4. In looking something up for the online course on Regency politics I’m currently teaching, I discovered this in Judith Lewis’s Sacred to Female Patriotism:
“Donald McAdams [Rose’s note: I definitely just typed Douglas Adams]…confirms that in 1784, ‘many Bristol girls had bogus wedding ceremonies which were declared void at the close of the poll,’ while in Great Grimsby in 1790 he recounts that there were sixty weddings immediately prior to the election.”
(Bristol and Great Grimsby were boroughs where daughters of freemen could confer voting privileges on their husbands.)
Okay. OMG. Mass weddings! Bogus marriages which were quickly annuled! How was that even legally possible?? I want to know EVERYTHING. I especially want a screwball comedy–style romance about a couple who just married for the election and are planning to annul it later…except then neither of them really wants to.
Which of these would you most like to see? What historical factoid do you think would be a great subject for a romance?
Cool stuff, Rose! I definitely like the last idea best.
Research turns up interesting ideas for me, too. The book FOLLOWING THE DRUM: Women in Wellington’s Wars by F.C.G Page is full of plot bunnies. A bunch are in my Ideas folder.
Sadly #4 is too close to the plot of a recent book I wrote for me to do it, but SOMEONE should! ::bats eyes hopefully at you:: 😉
That books sounds amazing!
[…] really enjoyed writing today’s Risky Regencies post: historical romance plot bunnies I came across while researching, from Humphrey Ravenscroft, wig inventor, to an incredible […]

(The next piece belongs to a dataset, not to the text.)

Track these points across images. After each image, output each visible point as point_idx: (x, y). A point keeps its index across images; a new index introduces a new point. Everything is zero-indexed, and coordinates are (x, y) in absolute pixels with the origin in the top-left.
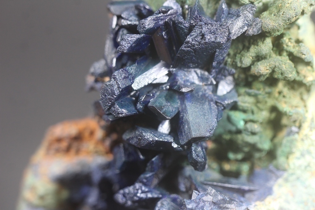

I want to read all those stories, especially the last one. Please write fast.
What’s the online course on politics? Are you going to do it again?
lol, these are books I want to READ, not write! And that last one is too similar to the election marriage plotline I already did for me to get away with it again…These plot bunnies are looking for a nice home. 🙂 Try to get your friends to adopt one!
The course is on Regency politics and women’s participation therein, taught through the Beau Monde Academe (http://main.thebeaumonde.com/resources/academe). I don’t know when I’ll do it again, but it’s still running for another week and all the materials that have already been posted are accessible through the Yahoo group, so if it happens to be a subject that really interests you, you may want to email someone at the Academe to see if you can register late.
I think the tontine would make a great mystery plot!
I think it’s been done as a mystery a few times (the Wikipedia article mentioned an Agatha Christie), but I’d love to see it as a romance–either between investors, or between their children, or…?
R.L. Stevenson, when he wasn’t writing Kidnapped & Treasure Island, wrote about a tontine in “The Wrong Box” – very very good.
http://en.wikipedia.org/wiki/The_Wrong_Box_%28novel%29
Ooh, I’ll have to read it, I love Robert Louis Stevenson! And my favorite of his is Master of Ballantree so I’m intrigued that the book is about brothers…
No. 2 is a lot to ask of a faux ship!
I know, right? I’d give a lot to see how it actually worked!